When you are writing a research paper, you have to be aware of plagiarism and its consequences. Plagiarism is taking credit for someone else's writing as if it were one's own. To avoid plagiarism, you must provide full citations for all types of sources, including, books, articles, government documents, interviews, Internet sources, and media.
The penalties for plagiarism are heavy, starting with failing grades and extending all the way to expulsion. Furthermore, plagiarists lose the opportunity to develop their writing skills and this diminishes the value of their education. Therefore, you should be very careful to avoid plagiarism.
Remember that accidental plagiarism is still plagiarism! Knowing the standards of academic integrity can help you use sources in an academically acceptable way.
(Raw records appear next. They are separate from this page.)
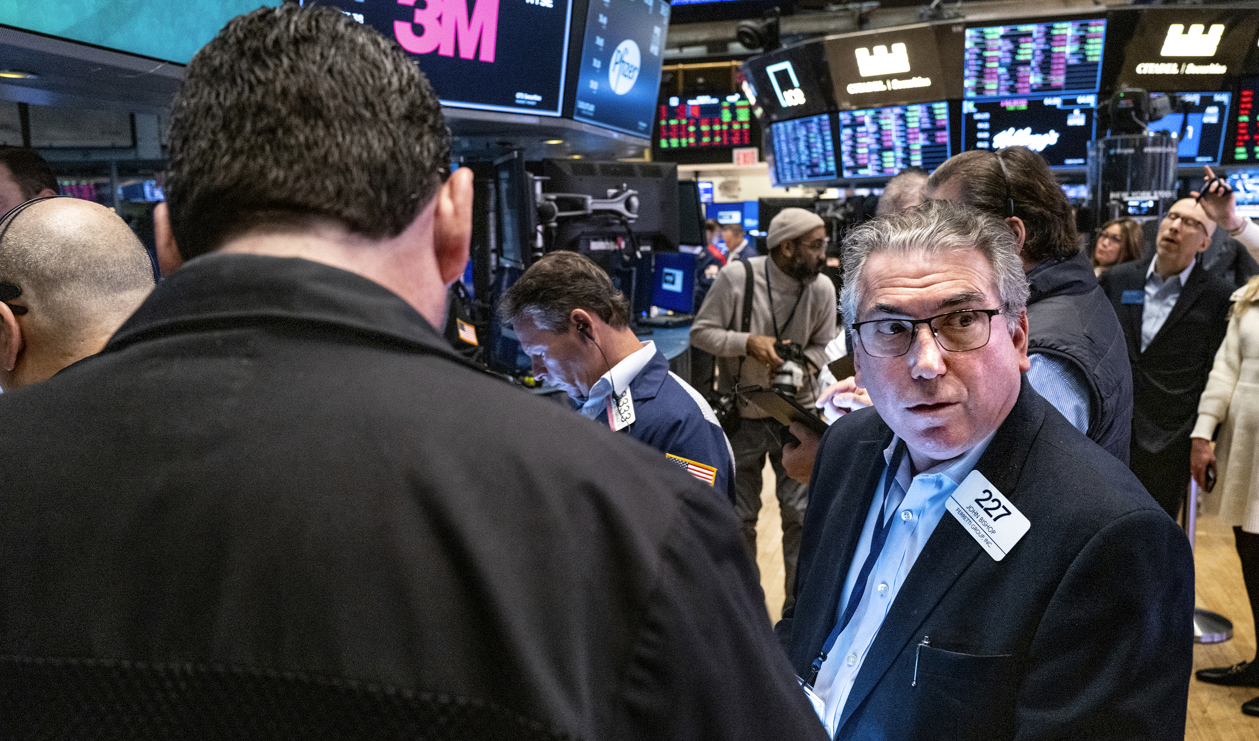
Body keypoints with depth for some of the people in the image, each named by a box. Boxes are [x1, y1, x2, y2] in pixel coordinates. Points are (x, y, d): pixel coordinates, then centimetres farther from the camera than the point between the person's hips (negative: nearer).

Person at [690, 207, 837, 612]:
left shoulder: (822, 287, -8)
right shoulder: (736, 276, -16)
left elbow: (823, 346, 5)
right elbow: (701, 332, -10)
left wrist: (801, 366, -16)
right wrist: (748, 342, -25)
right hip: (740, 416, -1)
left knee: (801, 511, 3)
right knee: (739, 515, 12)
Strategies for avoiding plagiarism:
- Write down the citation information and page numbers for every source you use, so that you can easily find it again later.
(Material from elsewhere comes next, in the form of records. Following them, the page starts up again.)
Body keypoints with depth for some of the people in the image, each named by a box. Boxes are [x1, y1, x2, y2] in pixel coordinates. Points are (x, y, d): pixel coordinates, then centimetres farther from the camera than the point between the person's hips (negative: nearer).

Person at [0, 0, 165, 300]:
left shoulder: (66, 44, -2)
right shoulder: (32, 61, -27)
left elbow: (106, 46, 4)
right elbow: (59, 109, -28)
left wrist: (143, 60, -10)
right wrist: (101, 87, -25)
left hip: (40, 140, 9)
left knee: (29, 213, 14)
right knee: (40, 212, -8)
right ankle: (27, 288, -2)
- Take notes as you are reading to remind yourself what information came from each source.
- Instead of copying and pasting, put the original source aside and write down the main ideas in your own words. This is one method of paraphrasing — using someone else's ideas but putting them in your own words. Note that you will still need to cite the source of these ideas.
- It is a good idea to quote directly from sources, but you must make sure that you put any words that are not your own into quotations and cite their source.
Because not all cultures have the same understanding of plagiarism, and because college is different from high school, it's important that you take time to familiarize yourself with the academic integrity policies at Queens College.